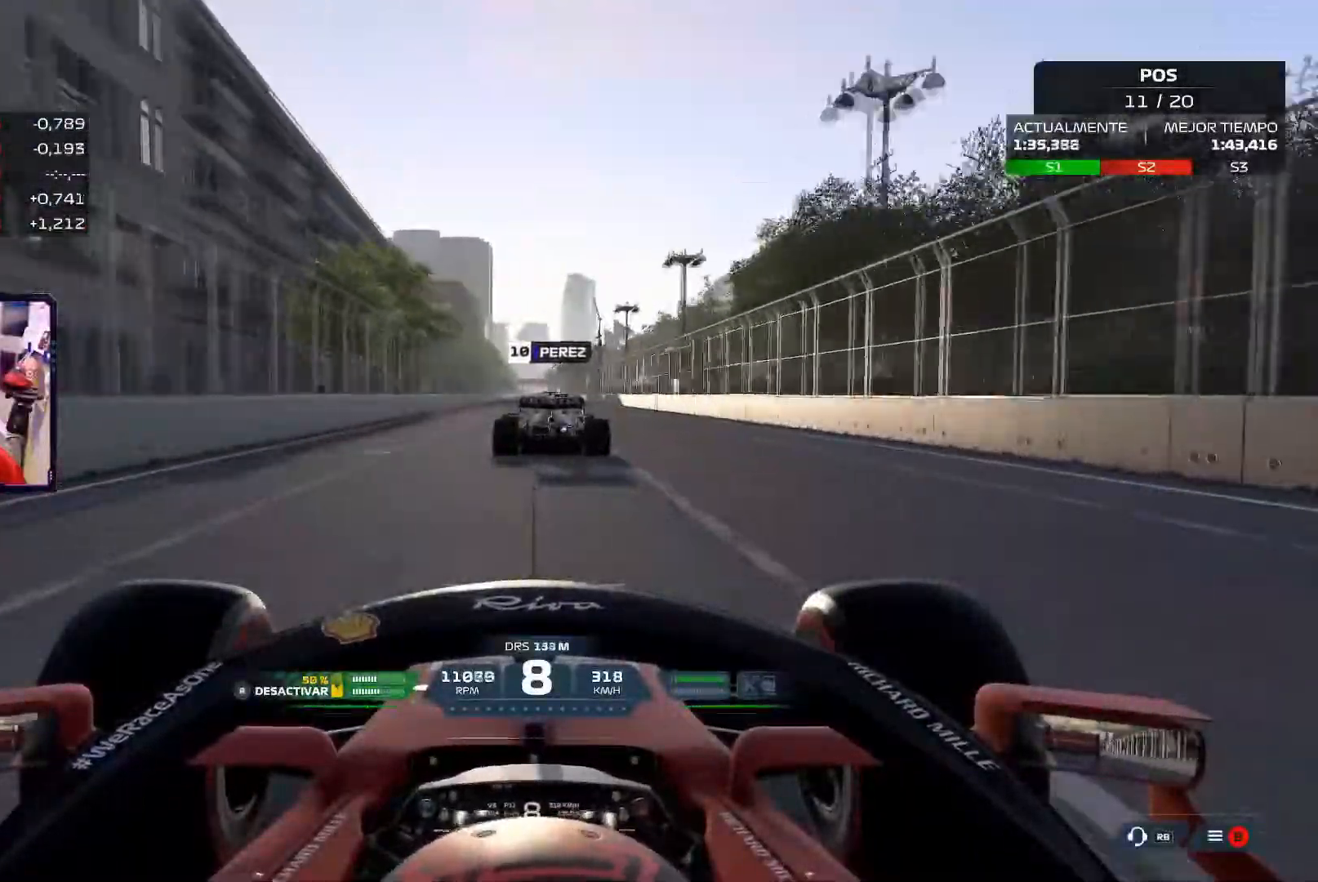
{"buttons": [], "left_stick": "center", "right_stick": "center", "events": []}
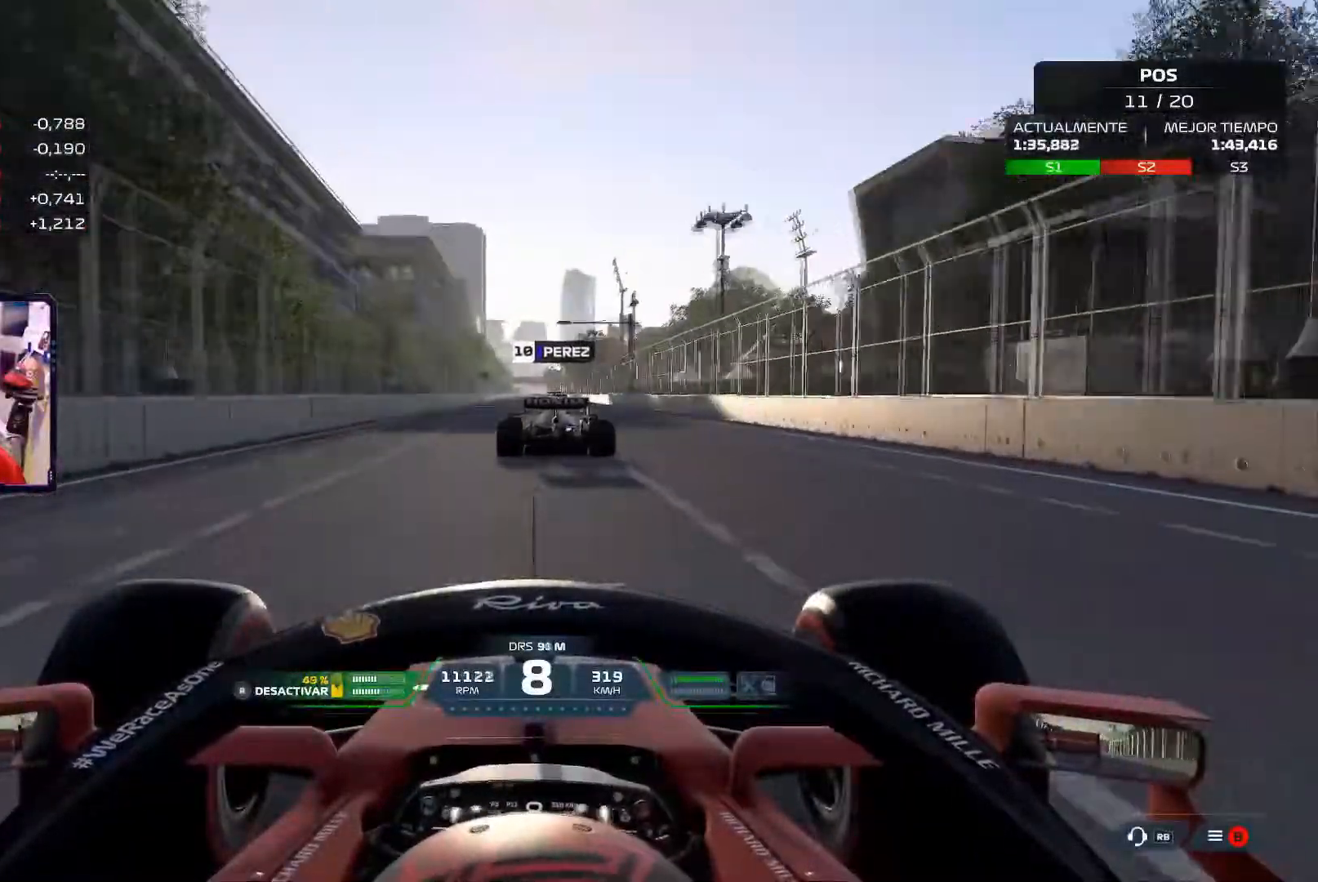
{"buttons": [], "left_stick": "center", "right_stick": "center", "events": []}
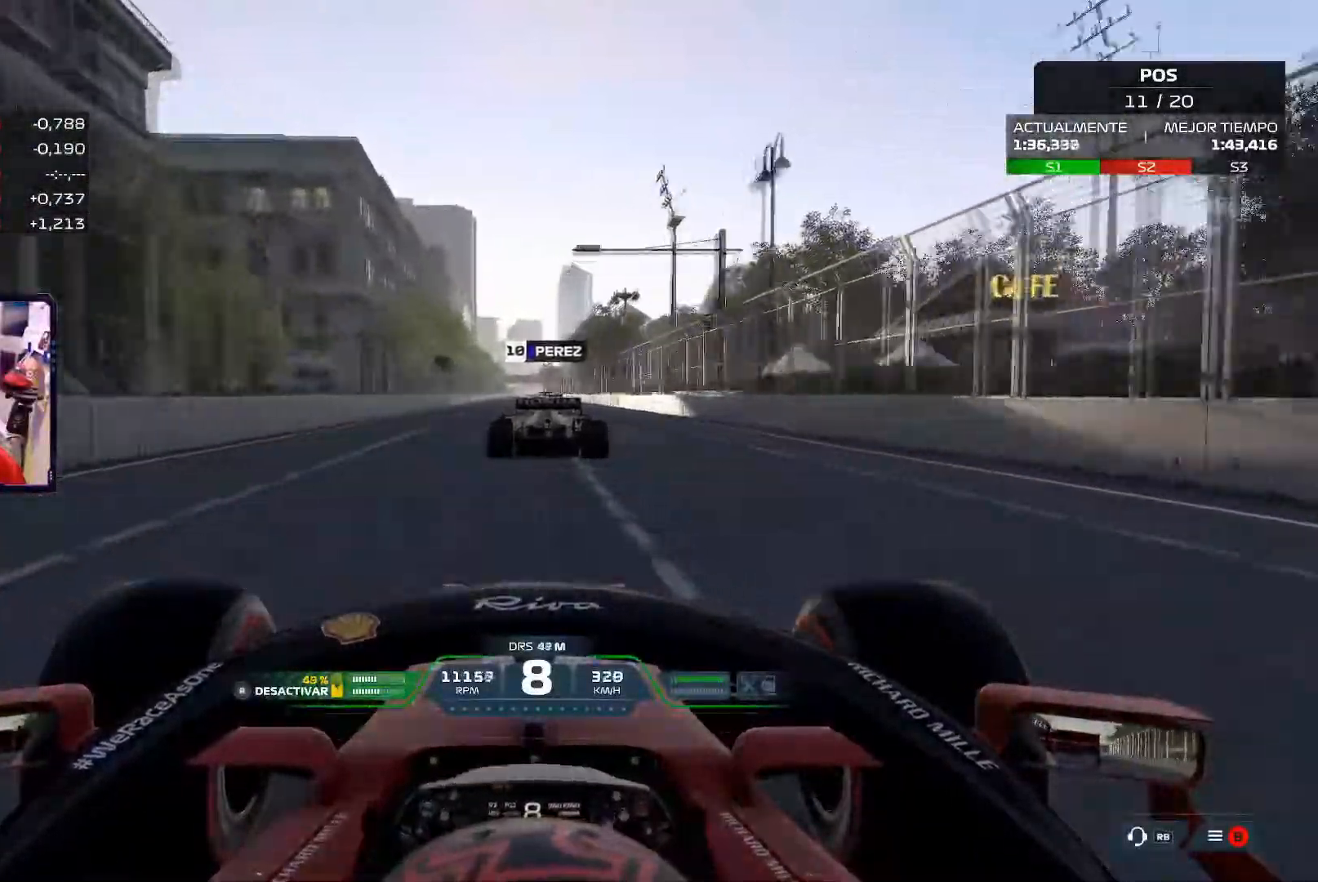
{"buttons": [], "left_stick": "center", "right_stick": "center", "events": []}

→ What needs to be done:
Once the images are set aside, retype all of the material above exactly.

→ Answer section:
{"buttons": [], "left_stick": "center", "right_stick": "center", "events": []}
{"buttons": [], "left_stick": "center", "right_stick": "center", "events": []}
{"buttons": [], "left_stick": "center", "right_stick": "center", "events": []}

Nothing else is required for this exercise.